Pole position press conference 1. Mika Hakkinen (McLaren-Mercedes), 1:18.156 2. Eddie Irvine (Ferrari), 1:18.263 3. David Coulthard (McLaren-Mercedes), 1:18.384 Q. Congratulations, Mika, on your eighth pole position of the season. With ...
Pole position press conference 1. Mika Hakkinen (McLaren-Mercedes), 1:18.156 2. Eddie Irvine (Ferrari), 1:18.263 3. David Coulthard (McLaren-Mercedes), 1:18.384
Q. Congratulations, Mika, on your eighth pole position of the season. With Hockenheim in mind and the constantly changing weather, are you satisfied with your choice of tyre today?
Mika Hakkinen: From the experience of yesterday I am confident in our tyres. Bridgestone supplies our team with the best possible tyres. The experience of the last Grand Prix left some negative memories, but at this circuit we are not loading the tyres as heavily as you do at Hockenheim and you don't give them such a hard time here as you do there.
Q. Eddie, are you surprised to be sitting here in 2nd place after qualifying?

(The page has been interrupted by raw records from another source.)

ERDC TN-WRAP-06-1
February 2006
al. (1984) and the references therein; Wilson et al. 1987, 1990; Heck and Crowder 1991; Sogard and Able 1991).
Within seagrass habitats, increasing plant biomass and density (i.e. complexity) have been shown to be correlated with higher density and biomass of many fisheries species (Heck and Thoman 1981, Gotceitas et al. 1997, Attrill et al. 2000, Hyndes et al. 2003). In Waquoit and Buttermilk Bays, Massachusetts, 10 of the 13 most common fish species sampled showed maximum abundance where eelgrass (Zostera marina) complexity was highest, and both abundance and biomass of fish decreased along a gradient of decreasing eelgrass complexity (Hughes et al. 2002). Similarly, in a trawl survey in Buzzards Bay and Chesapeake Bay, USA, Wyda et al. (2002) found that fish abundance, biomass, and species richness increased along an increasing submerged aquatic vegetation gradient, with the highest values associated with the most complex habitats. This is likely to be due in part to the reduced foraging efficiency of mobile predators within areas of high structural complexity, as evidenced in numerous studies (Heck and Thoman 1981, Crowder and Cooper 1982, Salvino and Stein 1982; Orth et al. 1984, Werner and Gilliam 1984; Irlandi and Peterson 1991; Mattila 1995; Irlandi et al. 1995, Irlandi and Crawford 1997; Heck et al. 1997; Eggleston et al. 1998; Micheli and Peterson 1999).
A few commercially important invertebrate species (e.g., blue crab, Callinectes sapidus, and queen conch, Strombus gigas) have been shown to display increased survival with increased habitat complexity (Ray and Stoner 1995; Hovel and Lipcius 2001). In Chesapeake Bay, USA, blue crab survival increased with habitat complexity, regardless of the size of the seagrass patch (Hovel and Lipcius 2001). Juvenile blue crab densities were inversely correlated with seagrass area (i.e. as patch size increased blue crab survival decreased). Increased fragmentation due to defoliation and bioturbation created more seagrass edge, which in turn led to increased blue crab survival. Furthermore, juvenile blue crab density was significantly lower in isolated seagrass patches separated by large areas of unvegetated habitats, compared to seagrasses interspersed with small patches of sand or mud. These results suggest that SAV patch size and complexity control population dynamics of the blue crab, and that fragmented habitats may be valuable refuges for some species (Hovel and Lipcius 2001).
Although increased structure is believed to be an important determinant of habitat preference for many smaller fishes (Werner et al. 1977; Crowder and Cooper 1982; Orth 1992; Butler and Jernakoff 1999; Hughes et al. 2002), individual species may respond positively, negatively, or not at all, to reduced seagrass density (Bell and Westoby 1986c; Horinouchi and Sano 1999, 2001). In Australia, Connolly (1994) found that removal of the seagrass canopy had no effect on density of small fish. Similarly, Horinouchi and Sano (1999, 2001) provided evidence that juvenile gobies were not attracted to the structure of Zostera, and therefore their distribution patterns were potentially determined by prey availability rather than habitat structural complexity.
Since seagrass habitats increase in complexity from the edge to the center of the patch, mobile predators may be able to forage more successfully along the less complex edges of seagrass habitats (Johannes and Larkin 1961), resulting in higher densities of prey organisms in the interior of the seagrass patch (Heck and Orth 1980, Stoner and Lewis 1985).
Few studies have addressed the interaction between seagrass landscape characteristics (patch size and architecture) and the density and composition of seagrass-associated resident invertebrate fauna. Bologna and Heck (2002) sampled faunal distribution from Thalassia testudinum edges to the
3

Eddie Irvine: There are no long straights here, so I thought that if there was anywhere we could qualify on pole, it would be here. In fact the sector where we are losing out is T1, the part with the two straights. But it is good to be on the front row, although third place [on the grid] can sometimes be better than second here.
Q. Will it be a big disadvantage, then, to be starting from the dirtier side of the track?
EI: Sometimes it is, sometimes it isn't: I have made great starts from both sides of the grid here. We'll see tomorrow. The side [you get] helps you maybe 20 percent: your [starting] technique affects about 80 percent, so ... let's see.
Q. One of the most striking things about qualifying today is to see how poorly Mika Salo has done back there in 18th place. Do you know why he has done relatively badly today?
EI: I don't know what Mika's problem is, although he has been struggling all weekend. On this circuit you really need to believe in the car, you really need to be familiar with it. You need to go into the corners too fast and then catch it in the middle of the corner. But Mika still hasn't done any running at 'proper' circuits: if you look at Hockenheim and Fiorano, they're not really circuits where you can 'learn' the car. It's been disappointing for him, but in the race tomorrow I expect to see him get into the groove and we will see a good drive from him.
Q. David, you seemed to suffer more than most from traffic and debris on the track. Are you disappointed to be in 3rd place, or are you relieved?
DC: You will always be a bit disappointed not to be quickest, because you can always control the race [from pole position] if you make a good start. Nonetheless, the times are incredibly close. I think everyone can tell the story of being able to go a little bit quicker if he gets a clear track. In fact I eventually held up someone by mistake as well. It works both ways.
Q. Mika, you obviously need the win for the world championship, but you also need it to satisfy the tens of thousands of Finns we see here this weekend. Why do so many of your countrymen come here to Hungary to make it virtually a home race for you?
MH: I believe there have been at least 23 extra flights from Finland to Hungary for this weekend's race ...
EI: Is that the whole population?
MH: ... and it's really good fun to see so many Finns. There have always been a lot of Finns here in the past, and now more and more are coming, because of me and McLaren and David's performance. Now that the other Mika is driving for Ferrari, the whole of Finland is watching, and lots of them wanted to come here to see it. They like to come to Hungary because our characters are so similar.
Q. Did you get a clear track every time out today?
MH: I only had one really clear run -- and that was the first one. Yes, there was traffic on the second, the third ... and the last run. Good excuse, eh? But that's the reality here. On this circuit the team tries to help as much as possible, to give the drivers the chance of a clear run. But it is always a little gamble, because you never know who's going to be going over the grass at the same time you're on the track. In my case, on my last run, Johnny [Herbert] had a technical problem with his car and a lot of bits and pieces were flying off it, so I had to back off. Otherwise that would have been a really good lap.